Chinese productions have dominated the market for 2025, making up about 90% of all ticket sales, but Chinese films have also been doing remarkably well on foreign screens too. Here are a few of the big hits:
Ne Zha 2 (哪吒之魔童闹海)
A children’s animation based on the life of the mythical Chinese being. This sequel to 2019’s Ne Zha has been massively successful, quickly becoming the highest-grossing animated film ever, surpassing even Pixar and Disney’s records.
Global box office takings: US $2.2 billion
Detective Chinatown 1900 (唐探1900)
This murder mystery is the fourth installment of the Detective Chinatown series. It follows protagonists Qin Fu and Ah Gui’s investigation of a murder in San Fransico’s Chinatown.
Global box office takings: USD $471.5 million
Dead to Rights (南京照相馆)
A historical drama about the 1937 Nanjing Massacre.
Global box office takings: US $372 million
Numbers like these are exciting for China, a country that’s traditionally struggled to garner wide-spread engagement with its cultural exports on the global stage. But the Chinese film industry still has a long way to go. The lion’s share of these grand numbers – over 99% in Ne Zha 2’s case – were made from ticket sales on Chinese screens.
Domestically these numbers are being boosted by active campaigns to develop a ‘ticket-stub economy.’ This is the type of high-grade consumerism that sees ticket stubs from cultural activities like sports events or cinema trips being used to grab deals and redeem discounts.

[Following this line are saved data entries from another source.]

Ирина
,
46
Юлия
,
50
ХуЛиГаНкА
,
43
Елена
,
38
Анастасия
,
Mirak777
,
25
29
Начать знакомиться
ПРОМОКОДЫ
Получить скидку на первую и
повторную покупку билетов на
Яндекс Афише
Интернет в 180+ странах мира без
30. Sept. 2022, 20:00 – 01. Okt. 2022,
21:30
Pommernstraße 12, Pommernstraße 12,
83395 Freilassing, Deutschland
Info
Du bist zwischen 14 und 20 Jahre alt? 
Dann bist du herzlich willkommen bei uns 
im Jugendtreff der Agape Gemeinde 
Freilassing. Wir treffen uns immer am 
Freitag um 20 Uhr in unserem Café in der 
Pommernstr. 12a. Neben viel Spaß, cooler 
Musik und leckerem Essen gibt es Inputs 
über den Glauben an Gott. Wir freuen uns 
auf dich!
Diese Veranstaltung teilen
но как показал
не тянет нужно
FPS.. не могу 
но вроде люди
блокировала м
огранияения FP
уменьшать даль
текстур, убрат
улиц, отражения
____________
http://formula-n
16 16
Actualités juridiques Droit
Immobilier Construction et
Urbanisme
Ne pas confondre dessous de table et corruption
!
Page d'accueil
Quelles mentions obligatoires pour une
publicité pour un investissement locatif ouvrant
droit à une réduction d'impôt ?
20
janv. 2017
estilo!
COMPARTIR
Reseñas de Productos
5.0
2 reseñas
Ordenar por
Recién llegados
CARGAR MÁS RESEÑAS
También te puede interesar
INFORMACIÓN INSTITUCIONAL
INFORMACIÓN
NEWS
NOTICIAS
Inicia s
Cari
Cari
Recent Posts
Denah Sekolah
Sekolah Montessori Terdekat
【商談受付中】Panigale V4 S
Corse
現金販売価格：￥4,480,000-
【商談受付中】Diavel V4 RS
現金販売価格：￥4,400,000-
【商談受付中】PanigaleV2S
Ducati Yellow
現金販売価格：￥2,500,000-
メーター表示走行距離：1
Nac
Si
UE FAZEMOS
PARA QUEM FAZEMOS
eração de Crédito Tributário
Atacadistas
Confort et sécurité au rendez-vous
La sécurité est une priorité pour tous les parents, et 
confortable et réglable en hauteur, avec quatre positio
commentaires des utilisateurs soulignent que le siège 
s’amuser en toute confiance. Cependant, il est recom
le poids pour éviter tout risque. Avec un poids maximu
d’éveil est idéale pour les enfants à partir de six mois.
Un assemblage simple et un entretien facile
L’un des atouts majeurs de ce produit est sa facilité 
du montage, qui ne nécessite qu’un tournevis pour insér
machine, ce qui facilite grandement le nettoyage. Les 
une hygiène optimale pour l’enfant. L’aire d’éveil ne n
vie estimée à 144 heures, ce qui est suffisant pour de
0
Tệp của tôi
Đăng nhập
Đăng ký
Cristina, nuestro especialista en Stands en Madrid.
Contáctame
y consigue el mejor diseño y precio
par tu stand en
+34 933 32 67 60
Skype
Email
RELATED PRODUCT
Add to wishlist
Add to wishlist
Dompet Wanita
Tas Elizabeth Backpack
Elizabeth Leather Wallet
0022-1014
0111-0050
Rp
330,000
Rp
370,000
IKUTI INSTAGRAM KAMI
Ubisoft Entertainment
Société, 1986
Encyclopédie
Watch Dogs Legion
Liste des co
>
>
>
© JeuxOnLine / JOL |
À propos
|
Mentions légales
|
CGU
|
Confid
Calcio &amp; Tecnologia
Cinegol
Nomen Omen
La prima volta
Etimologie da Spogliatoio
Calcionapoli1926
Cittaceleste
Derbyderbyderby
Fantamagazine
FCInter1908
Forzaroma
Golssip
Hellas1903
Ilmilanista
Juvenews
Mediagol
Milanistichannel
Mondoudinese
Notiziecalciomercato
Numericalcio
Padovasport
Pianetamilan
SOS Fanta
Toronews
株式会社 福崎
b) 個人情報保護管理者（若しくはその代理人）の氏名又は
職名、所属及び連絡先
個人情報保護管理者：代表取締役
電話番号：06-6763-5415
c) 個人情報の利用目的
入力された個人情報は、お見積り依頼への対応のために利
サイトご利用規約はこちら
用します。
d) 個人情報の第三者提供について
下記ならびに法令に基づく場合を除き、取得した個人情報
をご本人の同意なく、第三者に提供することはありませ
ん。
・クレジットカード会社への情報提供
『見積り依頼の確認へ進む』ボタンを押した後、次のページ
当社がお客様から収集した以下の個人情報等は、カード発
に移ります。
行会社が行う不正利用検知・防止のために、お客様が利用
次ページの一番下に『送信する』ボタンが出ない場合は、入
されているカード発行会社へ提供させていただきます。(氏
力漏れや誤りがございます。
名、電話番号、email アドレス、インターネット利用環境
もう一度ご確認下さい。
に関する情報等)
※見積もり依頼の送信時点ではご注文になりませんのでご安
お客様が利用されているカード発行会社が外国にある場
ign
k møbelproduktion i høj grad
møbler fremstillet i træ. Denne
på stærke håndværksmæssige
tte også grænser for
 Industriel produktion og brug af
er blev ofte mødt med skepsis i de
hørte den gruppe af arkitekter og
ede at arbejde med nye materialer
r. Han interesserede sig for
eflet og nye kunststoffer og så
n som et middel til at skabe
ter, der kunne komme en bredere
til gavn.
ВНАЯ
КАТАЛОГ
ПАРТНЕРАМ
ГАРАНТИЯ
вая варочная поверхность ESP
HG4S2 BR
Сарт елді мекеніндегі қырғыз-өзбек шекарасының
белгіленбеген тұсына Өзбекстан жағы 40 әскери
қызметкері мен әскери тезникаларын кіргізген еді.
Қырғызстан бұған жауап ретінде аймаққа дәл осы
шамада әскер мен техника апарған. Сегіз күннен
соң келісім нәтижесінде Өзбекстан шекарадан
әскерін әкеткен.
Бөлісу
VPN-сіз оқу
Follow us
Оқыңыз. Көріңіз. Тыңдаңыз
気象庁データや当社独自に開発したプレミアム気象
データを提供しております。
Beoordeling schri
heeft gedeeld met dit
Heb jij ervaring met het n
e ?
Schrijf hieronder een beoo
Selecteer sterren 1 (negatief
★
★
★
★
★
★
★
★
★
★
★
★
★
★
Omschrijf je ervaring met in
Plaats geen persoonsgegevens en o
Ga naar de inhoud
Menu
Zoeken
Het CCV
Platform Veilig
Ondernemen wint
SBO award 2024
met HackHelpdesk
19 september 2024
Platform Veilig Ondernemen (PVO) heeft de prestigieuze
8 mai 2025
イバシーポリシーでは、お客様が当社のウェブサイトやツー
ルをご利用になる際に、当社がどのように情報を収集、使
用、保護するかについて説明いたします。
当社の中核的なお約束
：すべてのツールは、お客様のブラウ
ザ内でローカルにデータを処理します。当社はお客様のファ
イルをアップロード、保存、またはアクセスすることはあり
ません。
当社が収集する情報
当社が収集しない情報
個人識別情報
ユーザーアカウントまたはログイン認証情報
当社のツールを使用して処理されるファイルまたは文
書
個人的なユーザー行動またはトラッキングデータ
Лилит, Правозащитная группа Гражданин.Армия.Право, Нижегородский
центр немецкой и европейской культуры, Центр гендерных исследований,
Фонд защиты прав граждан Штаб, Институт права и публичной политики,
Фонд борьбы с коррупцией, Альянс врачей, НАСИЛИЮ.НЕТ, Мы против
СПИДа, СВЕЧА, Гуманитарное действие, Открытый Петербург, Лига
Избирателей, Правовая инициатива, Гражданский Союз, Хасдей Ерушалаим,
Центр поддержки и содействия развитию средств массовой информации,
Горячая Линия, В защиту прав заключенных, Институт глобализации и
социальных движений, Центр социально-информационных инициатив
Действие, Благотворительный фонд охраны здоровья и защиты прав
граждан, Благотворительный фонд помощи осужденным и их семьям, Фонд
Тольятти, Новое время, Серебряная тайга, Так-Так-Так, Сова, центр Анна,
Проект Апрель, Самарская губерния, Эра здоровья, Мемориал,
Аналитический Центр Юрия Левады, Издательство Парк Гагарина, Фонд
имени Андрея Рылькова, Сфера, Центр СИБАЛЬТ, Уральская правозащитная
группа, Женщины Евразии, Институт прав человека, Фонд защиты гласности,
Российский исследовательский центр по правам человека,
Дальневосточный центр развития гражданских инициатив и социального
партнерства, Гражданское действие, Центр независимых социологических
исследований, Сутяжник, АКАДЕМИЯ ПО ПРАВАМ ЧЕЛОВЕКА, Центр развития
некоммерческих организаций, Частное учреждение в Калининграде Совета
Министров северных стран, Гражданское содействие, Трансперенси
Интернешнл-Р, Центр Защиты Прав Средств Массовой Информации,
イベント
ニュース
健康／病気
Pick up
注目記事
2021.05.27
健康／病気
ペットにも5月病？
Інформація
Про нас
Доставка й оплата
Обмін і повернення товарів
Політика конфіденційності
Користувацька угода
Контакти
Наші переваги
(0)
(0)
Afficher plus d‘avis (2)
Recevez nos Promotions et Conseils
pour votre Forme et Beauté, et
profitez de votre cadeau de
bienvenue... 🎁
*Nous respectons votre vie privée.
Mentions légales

This year, the National Film Administration and China Media Group jointly launched the China Film Consumption Year. This is essentially a multi-institutional push to leverage the spending power of cinemas in boosting consumption. The ticket-stub economy was a stated part of this initiative. The goal is ultimately to pump a bit of momentum into the Chinese economy. For Chinese cinemas and cinemagoers, it means cheaper tickets, more promotional tie-ins, and a good reason to feast their eyes on the silver screen.